Front-end code edit data -
########################################
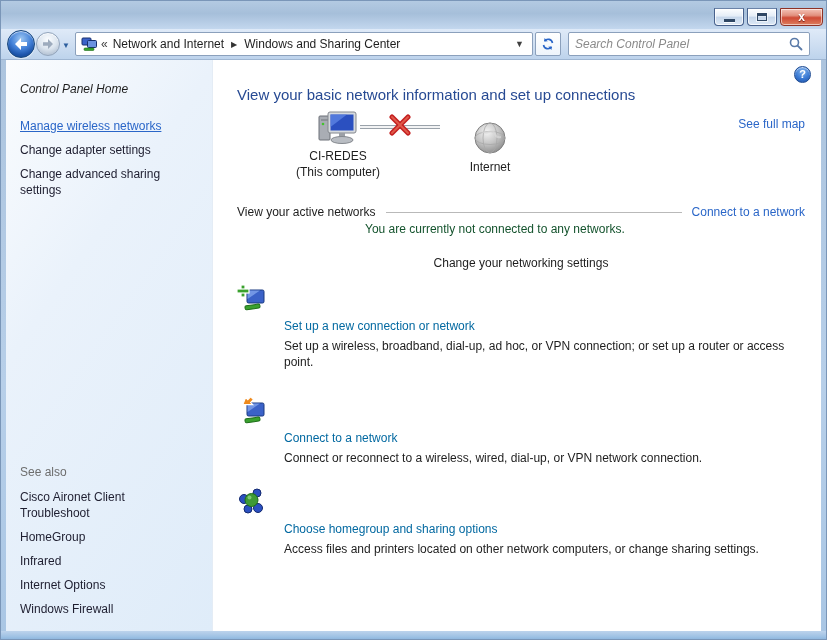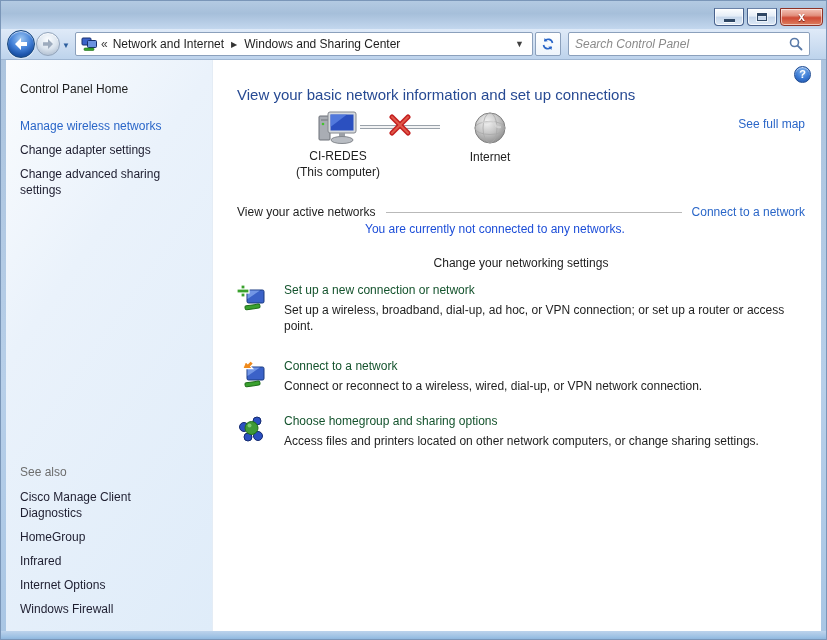--- a/index.html
+++ b/index.html
@@ -54,58 +54,58 @@
     border-radius:2px; display:flex; align-items:center; padding:0 6px; flex:0 0 auto; }
   .search-box input { border:none; outline:none; flex:1; font-family:"Liberation Sans",sans-serif;
     font-size:12px; font-style:italic; color:#7a7a7a; background:transparent; }
   .search-box input::placeholder { color:#8a8a8a; font-style:italic; }
 
   
   .content { position:absolute; left:5px; right:5px; top:59px; bottom:8px; display:flex; }
 
   .sidebar { width:206px; flex:0 0 auto; position:relative;
     background:linear-gradient(125deg,#fafcfe 0%,#eaf2fb 35%,#dfecf9 100%); padding:22px 0 0 14px; }
-  .sb-home { color:#1e1e1e; margin-bottom:22px; }
+  .sb-home { color:#1e1e1e; margin-bottom:22px;font-style:italic; }
   .sb-link { display:block; color:#1e1e30; margin-bottom:8px; line-height:16px; width:172px; cursor:pointer; }
-  .sb-link.active { color:#2a66c8; }
+  .sb-link.active { color:#2a66c8; text-decoration:underline; }
   .see-also { position:absolute; left:14px; top:405px; width:180px; }
   .see-also-heading { color:#6d6d6d; margin-bottom:10px; }
 
   .main { flex:1; background:#fff; position:relative; padding:26px 16px 0 24px; border-left:1px solid #e4ecf5; }
 
   .help-btn { position:absolute; top:6px; right:10px; width:17px; height:17px; border-radius:50%;
     background:radial-gradient(circle at 50% 30%,#7fb2ec,#3a7ad4 55%,#1c4fa4);
     border:1px solid #1c4a92; color:#fff; font-weight:bold; font-size:11px; line-height:15px; text-align:center;
     box-shadow:inset 0 1px 1px rgba(255,255,255,.7); }
 
   h1.page-title { font-size:15px; font-weight:normal; color:#274a93; margin:0 0 4px 0; }
 
   .net-map { position:relative; height:84px; margin-top:6px; }
   .map-node { position:absolute; text-align:center; }
   .node-computer { left:56px; top:0; width:90px; }
   .node-computer svg { display:block; margin:0 auto; }
   .node-label { margin-top:2px; color:#1e1e1e; line-height:14px; }
   .conn-line { position:absolute; left:123px; top:16px; width:80px; height:4px;
     border-top:1px solid #9aa2aa; border-bottom:1px solid #9aa2aa; background:#f2f3f4; }
   .conn-x { position:absolute; left:151px; top:5px; }
-  .node-internet { left:213px; top:2px; width:80px; }
+  .node-internet { left:213px; top:12px; width:80px; }
   .see-full-map { position:absolute; right:0; top:8px; color:#2a66c8; cursor:pointer; }
 
   .section-row { display:flex; align-items:center; margin-top:12px; }
   .section-label { color:#1e1e1e; white-space:nowrap; }
   .section-rule { flex:1; height:1px; background:#b9b9b9; margin:0 10px; }
   .section-link { color:#2a66c8; white-space:nowrap; cursor:pointer; }
-  .not-connected { margin:3px 0 0 128px; color:#1d4ed8; }
+  .not-connected { margin:3px 0 0 128px; color:#14532d; }
 
   .settings-row { margin-top:20px;flex-direction:column; }
   .tasks { margin-top:13px; }
   .task { display:flex; margin-bottom:20px; cursor:pointer; }
   .task.first { margin-bottom:25px; }
   .task-icon { width:30px; height:30px; flex:0 0 auto; margin-right:17px; margin-top:1px; }
-  .task-title { color:#14532d; line-height:15px; }
+  .task-title { color:#0369a1; line-height:15px;margin-top:36px; }
   .task-desc { color:#1e1e1e; margin-top:4px; line-height:16px; max-width:586px; }
 
   .bottom-frame { position:absolute; left:0; bottom:0; width:100%; height:8px;
     background:linear-gradient(#bdd3ec,#9fc2e4 70%,#8fb7de); }
 
   a { text-decoration:none; }
 </style>
 </head>
 <body>
 
@@ -174,21 +174,21 @@
   <div class="content">
 
     <div class="sidebar">
       <div class="sb-home">Control Panel Home</div>
       <a class="sb-link active">Manage wireless networks</a>
       <a class="sb-link">Change adapter settings</a>
       <a class="sb-link">Change advanced sharing settings</a>
 
       <div class="see-also">
         <div class="see-also-heading">See also</div>
-        <a class="sb-link">Cisco Manage Client Diagnostics</a>
+        <a class="sb-link">Cisco Aironet Client Troubleshoot</a>
         <a class="sb-link">HomeGroup</a>
         <a class="sb-link">Infrared</a>
         <a class="sb-link">Internet Options</a>
         <a class="sb-link">Windows Firewall</a>
       </div>
     </div>
 
     <div class="main">
       <div class="help-btn"><span>?</span></div>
########################################
Work instruction - Because pictures are not wanted, give every entry above again exactly without them.

Task output -
--- a/index.html
+++ b/index.html
@@ -54,58 +54,58 @@
     border-radius:2px; display:flex; align-items:center; padding:0 6px; flex:0 0 auto; }
   .search-box input { border:none; outline:none; flex:1; font-family:"Liberation Sans",sans-serif;
     font-size:12px; font-style:italic; color:#7a7a7a; background:transparent; }
   .search-box input::placeholder { color:#8a8a8a; font-style:italic; }
 
   
   .content { position:absolute; left:5px; right:5px; top:59px; bottom:8px; display:flex; }
 
   .sidebar { width:206px; flex:0 0 auto; position:relative;
     background:linear-gradient(125deg,#fafcfe 0%,#eaf2fb 35%,#dfecf9 100%); padding:22px 0 0 14px; }
-  .sb-home { color:#1e1e1e; margin-bottom:22px; }
+  .sb-home { color:#1e1e1e; margin-bottom:22px;font-style:italic; }
   .sb-link { display:block; color:#1e1e30; margin-bottom:8px; line-height:16px; width:172px; cursor:pointer; }
-  .sb-link.active { color:#2a66c8; }
+  .sb-link.active { color:#2a66c8; text-decoration:underline; }
   .see-also { position:absolute; left:14px; top:405px; width:180px; }
   .see-also-heading { color:#6d6d6d; margin-bottom:10px; }
 
   .main { flex:1; background:#fff; position:relative; padding:26px 16px 0 24px; border-left:1px solid #e4ecf5; }
 
   .help-btn { position:absolute; top:6px; right:10px; width:17px; height:17px; border-radius:50%;
     background:radial-gradient(circle at 50% 30%,#7fb2ec,#3a7ad4 55%,#1c4fa4);
     border:1px solid #1c4a92; color:#fff; font-weight:bold; font-size:11px; line-height:15px; text-align:center;
     box-shadow:inset 0 1px 1px rgba(255,255,255,.7); }
 
   h1.page-title { font-size:15px; font-weight:normal; color:#274a93; margin:0 0 4px 0; }
 
   .net-map { position:relative; height:84px; margin-top:6px; }
   .map-node { position:absolute; text-align:center; }
   .node-computer { left:56px; top:0; width:90px; }
   .node-computer svg { display:block; margin:0 auto; }
   .node-label { margin-top:2px; color:#1e1e1e; line-height:14px; }
   .conn-line { position:absolute; left:123px; top:16px; width:80px; height:4px;
     border-top:1px solid #9aa2aa; border-bottom:1px solid #9aa2aa; background:#f2f3f4; }
   .conn-x { position:absolute; left:151px; top:5px; }
-  .node-internet { left:213px; top:2px; width:80px; }
+  .node-internet { left:213px; top:12px; width:80px; }
   .see-full-map { position:absolute; right:0; top:8px; color:#2a66c8; cursor:pointer; }
 
   .section-row { display:flex; align-items:center; margin-top:12px; }
   .section-label { color:#1e1e1e; white-space:nowrap; }
   .section-rule { flex:1; height:1px; background:#b9b9b9; margin:0 10px; }
   .section-link { color:#2a66c8; white-space:nowrap; cursor:pointer; }
-  .not-connected { margin:3px 0 0 128px; color:#1d4ed8; }
+  .not-connected { margin:3px 0 0 128px; color:#14532d; }
 
   .settings-row { margin-top:20px;flex-direction:column; }
   .tasks { margin-top:13px; }
   .task { display:flex; margin-bottom:20px; cursor:pointer; }
   .task.first { margin-bottom:25px; }
   .task-icon { width:30px; height:30px; flex:0 0 auto; margin-right:17px; margin-top:1px; }
-  .task-title { color:#14532d; line-height:15px; }
+  .task-title { color:#0369a1; line-height:15px;margin-top:36px; }
   .task-desc { color:#1e1e1e; margin-top:4px; line-height:16px; max-width:586px; }
 
   .bottom-frame { position:absolute; left:0; bottom:0; width:100%; height:8px;
     background:linear-gradient(#bdd3ec,#9fc2e4 70%,#8fb7de); }
 
   a { text-decoration:none; }
 </style>
 </head>
 <body>
 
@@ -174,21 +174,21 @@
   <div class="content">
 
     <div class="sidebar">
       <div class="sb-home">Control Panel Home</div>
       <a class="sb-link active">Manage wireless networks</a>
       <a class="sb-link">Change adapter settings</a>
       <a class="sb-link">Change advanced sharing settings</a>
 
       <div class="see-also">
         <div class="see-also-heading">See also</div>
-        <a class="sb-link">Cisco Manage Client Diagnostics</a>
+        <a class="sb-link">Cisco Aironet Client Troubleshoot</a>
         <a class="sb-link">HomeGroup</a>
         <a class="sb-link">Infrared</a>
         <a class="sb-link">Internet Options</a>
         <a class="sb-link">Windows Firewall</a>
       </div>
     </div>
 
     <div class="main">
       <div class="help-btn"><span>?</span></div>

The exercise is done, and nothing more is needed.